There’s no such thing as a free speech absolutist
It should have been obvious from the beginning that Musk’s claims were mere puffery, because in reality, there’s no such thing as a free speech absolutist.
By the literal definition of the term, a free speech absolutist would be a person who thinks there should be no legal restrictions on any speech—including fraud, defamation, death threats, images of child sexual abuse, or posting bomb-making directions. Obviously, no serious person believes this. It’s generally agreed that we can and should punish speech that’s harmful in these ways.
Everyone lies somewhere on a spectrum of opinion about what kinds of speech should be allowed and what should be forbidden. Even free democracies disagree about this. Many Western countries have hate-speech laws, whereas the United States allows hateful or bigoted speech if it’s not attached to something that’s a crime in its own right.
There are also varying opinions about whether lies deserve the same protection as truth—and if not, who gets to decide what counts as a lie and what’s truthful. Laws against false advertising would be an example of that.
All the way on the other end of the spectrum, there are countries that outlaw criticism of the rulers (like China’s Great Firewall or Thailand’s lèse-majesté law) or censor speech that offends religious believers (like blasphemy laws in Islamic nations). The purpose of these laws isn’t to prevent harm, but to prevent change. They’re intended to keep society fixed as it is, and to prevent the spread of information that could undermine the power of those who currently possess it.

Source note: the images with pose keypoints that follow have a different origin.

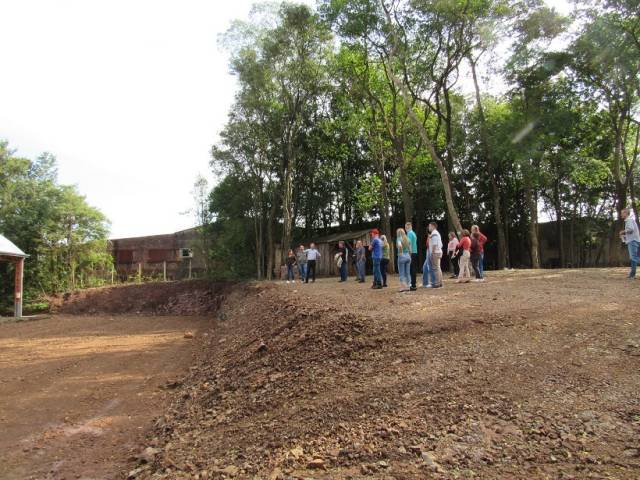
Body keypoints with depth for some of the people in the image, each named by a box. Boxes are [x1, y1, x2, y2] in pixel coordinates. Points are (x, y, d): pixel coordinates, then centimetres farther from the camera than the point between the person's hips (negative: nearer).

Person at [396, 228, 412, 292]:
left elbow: (400, 245, -30)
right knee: (408, 273, 10)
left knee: (402, 273, 1)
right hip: (408, 256, 6)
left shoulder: (399, 239, -9)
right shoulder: (408, 239, 9)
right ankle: (408, 286, 11)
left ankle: (403, 287, -1)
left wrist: (401, 253, -17)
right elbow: (410, 250, 10)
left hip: (402, 256, -6)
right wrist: (409, 256, 17)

These laws are the antithesis of free speech. They only allow speech that serves the interests of the dominant class. To that list, you could add the rash of book censorship, Don’t Say Gay and anti-drag laws in U.S. red states. Although the U.S. has historically been a haven of free speech, some religious conservatives want to undo that. Like royalists and imams and Chinese autocrats, they want to enshrine their own opinions as law so they can hold on to power forever.
This is the acid test of whether someone truly supports free speech. What’s their attitude toward speech that angers or embarrasses the powerful, or that makes them look corrupt or incompetent? That’s the highest and most vital purpose that free speech serves, and the reason that we treat it as a human right. If that isn’t allowed, everything else is irrelevant.